Illuminate the riddle

Almost near the end of 2012. In the uproar of holiday cheer – parties, presents to wrap, things to buy – I have found myself (prematurely?) winding down, going into psychic hibernation mode. Stuck on home like a speck of metal to house-sized magnet. “Conversation,” Cynthia Ozick said, “is like air.”

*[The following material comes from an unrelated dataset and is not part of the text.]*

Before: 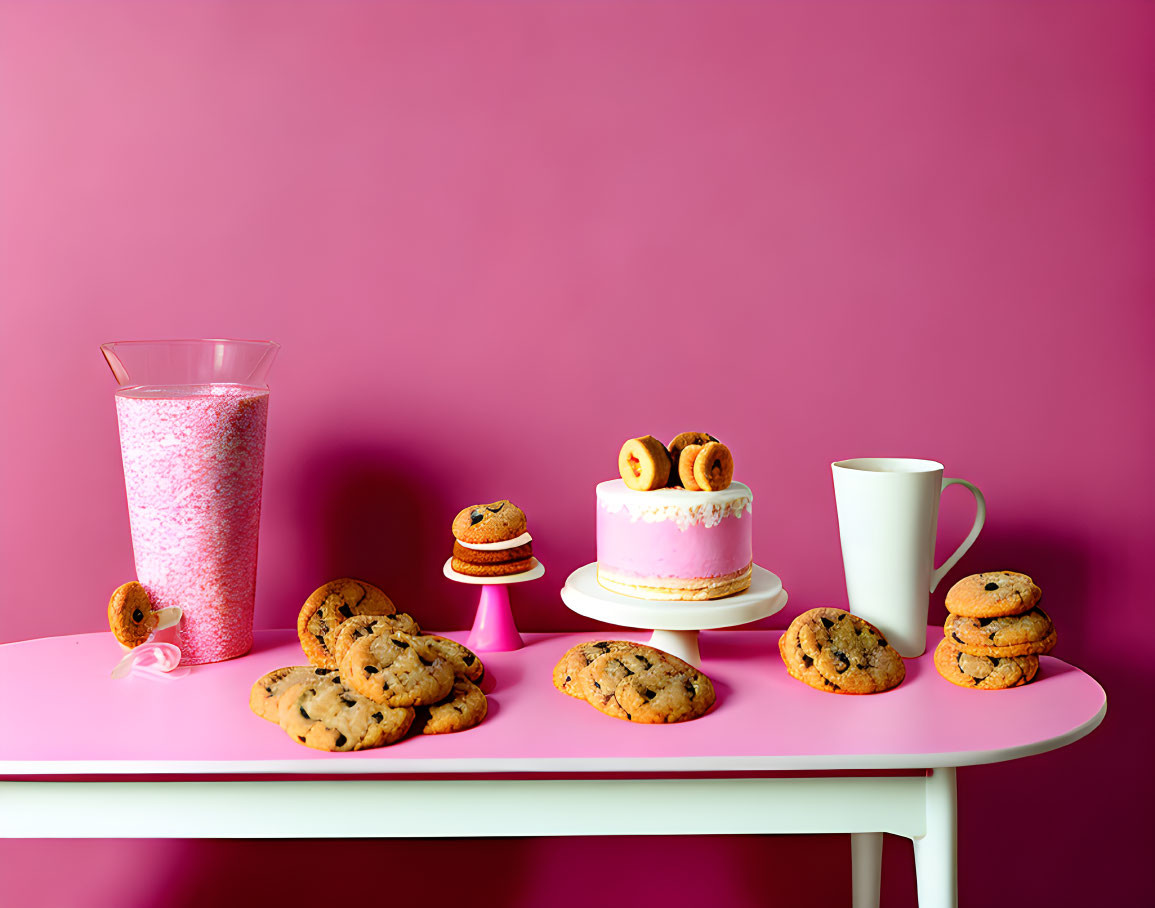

Just finished Ozick’s Puttermesser Papers which resists summary reaction. Every page thrills – the vigor of language, the wildness of story, Ozick’s raging intellect. The story is told in parts – Puttermesser, a promising young lawyer goes the way of public servant, fades, is enlivened by a golem that she accidentally brings into life, a daughter-creature who wills the office of mayor for Puttermesser, her master, only to lay utter waste to Puttermesser’s life. Part two sees Puttermesser take on a young man who is willing to reenact the love life of George Eliot with her, an experiment that yields only heartbreak. Part three finds Puttermesser giving shelter to a young Soviet cousin whose vitality is no more alien for aging Puttermesser than life outside her apartment. Finally, death in the most gruesome way imaginable. And in the sprawl of those story lines, precision, unflagging energy.

I’m not sure what to liken the book to, only that the fragments make for a wrenching whole, a record of a woman 's life made from shorted relationships and whose ambitions cannot be independent of those relationships. No wonder the prose rages. But then, perhaps it’s just the way I’ve read it.
Ozick in the Paris Review, “I read in order to find out what I need to know: To illuminate the riddle.”
She also mentions that she turned to short stories for fear of falling into hugeness.
Finally, this: “The secret contemplative self. An inner recess wherein insights occur. This writer’s self is perhaps coextensive with one of the writer’s sentences. It seems to me that more can be found about a writer in any single sentence in a work of fiction, say, than in five or ten full-scale biographies.”